PGP has advanced to the GNU Privacy Guard (GPG) and is based on OpenPGP. It ow supports the public key methods of RSA, ELG, DSA, ECDH, ECDSA, and EDDSA. Also symmetric key ciphers of IDEA, 3DES, CAST5, BLOWFISH, AES, AES192, AES256, TWOFISH, CAMELLIA128, CAMELLIA192, and CAMELLIA256, along with SHA1, RIPEMD160, SHA256, SHA384, SHA512, and SHA224. The compression methods supports are ZIP, ZLIB, and BZIP2:
https://asecuritysite.com/pgp/pypgp
The code is [here]:
import os
from cryptography.hazmat.primitives.ciphers import Cipher, algorithms, modes
from cryptography.hazmat.primitives import padding
import sys
message="Hello"
associated_data=b"Hello"
tag=b"0123456789ABCDEF"
keysize=5
iv = os.urandom(8)
mode=0
if (len(sys.argv)>1):
message=str(sys.argv[1])
if (len(sys.argv)>2):
mode=int(sys.argv[2])
if (len(sys.argv)>3):
keysize=int(sys.argv[3])
key = os.urandom(keysize)
padder = padding.PKCS7(64).padder()
unpadder = padding.PKCS7(64).unpadder()
cipher=None
if (mode==0):
cipher = Cipher(algorithms.CAST5(key), modes.CBC(iv))
if (mode==1):
cipher = Cipher(algorithms.CAST5(key), modes.OFB(iv))
if (mode==2):
cipher = Cipher(algorithms.CAST5(key), modes.CFB(iv))
if (mode==3):
cipher = Cipher(algorithms.CAST5(key), modes.ECB())
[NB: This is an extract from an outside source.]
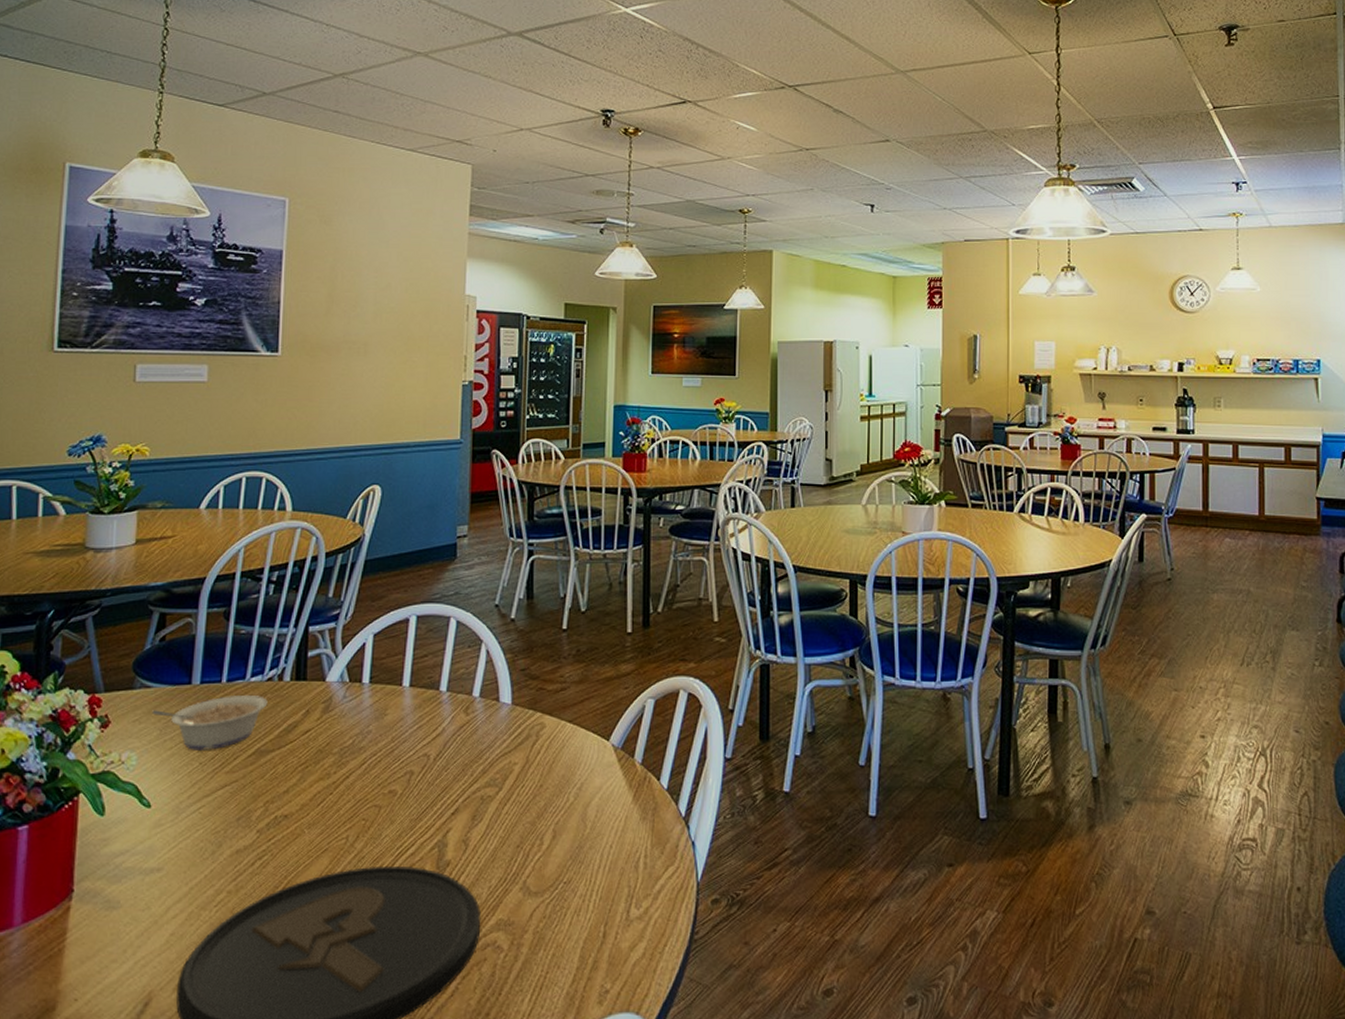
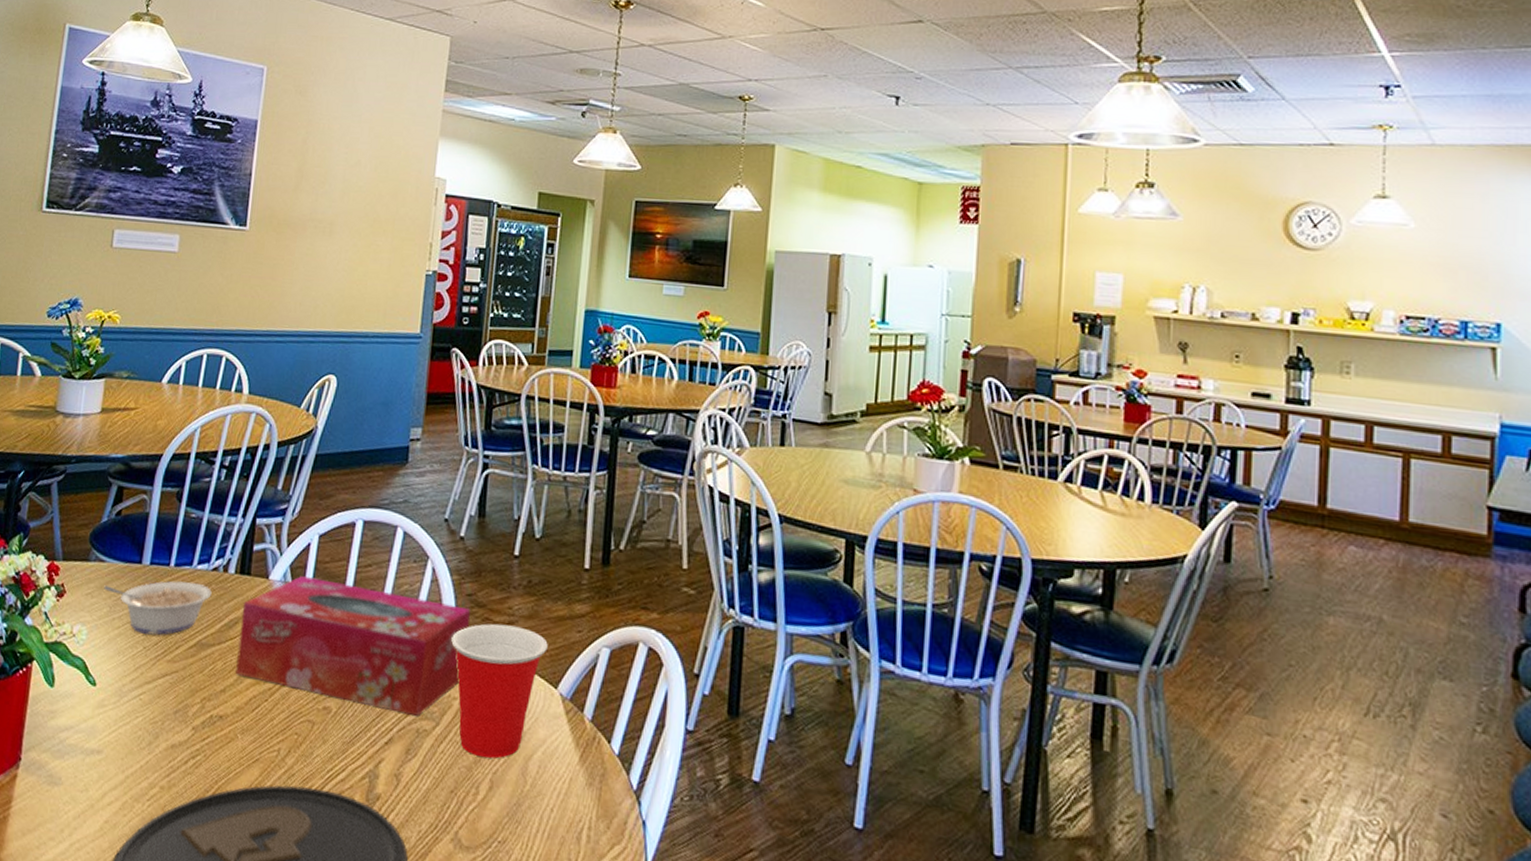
tissue box: none [297,674,526,786] -> present [235,576,471,718]
cup: none [509,691,598,812] -> present [451,623,548,759]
encryptor = cipher.encryptor()
str=padder.update(message.encode())+padder.finalize()
ciphertext = encryptor.update(str ) + encryptor.finalize()
# Now decrypt
decryptor = cipher.decryptor()
rtn=unpadder.update(decryptor.update(ciphertext) + decryptor.finalize())+unpadder.finalize()
print("Type:\t\t\t",cipher.algorithm.name)
print("Mode:\t\t\t",cipher.mode.name)
print("Message:\t\t",message)
print("Message with padding:\t",str)
print("\nKey:\t\t\t",key.hex())
if (mode!=3): print("IV:\t\t\t",iv.hex())
print("\nCipher:\t\t\t",ciphertext.hex())
print("Decrypt:\t\t",rtn.decode())
and a sample run [here]:
Type: CAST5
Mode: CBC
Message: Hello
Message with padding: b'Hello\x03\x03\x03'
Key: b1558e1272e5b6dc
IV: 4ce36ed28c8cd282
Cipher: cf8c21f475a58ac3
Decrypt: HelloConclusions
CAST5 is not used in most cases of symmetric key encryption, and which has been mainly replaced by AES and ChaCha20. But, with PGP3, it showed a vision of how to secure email. Unfortunately, we still typically use unsecured methods for email, but, at least, we have advanced the methods that PGP used. At its core, was the use of symmetric key encryption to encrypt a message, and public key encryption to protect the symmetric key.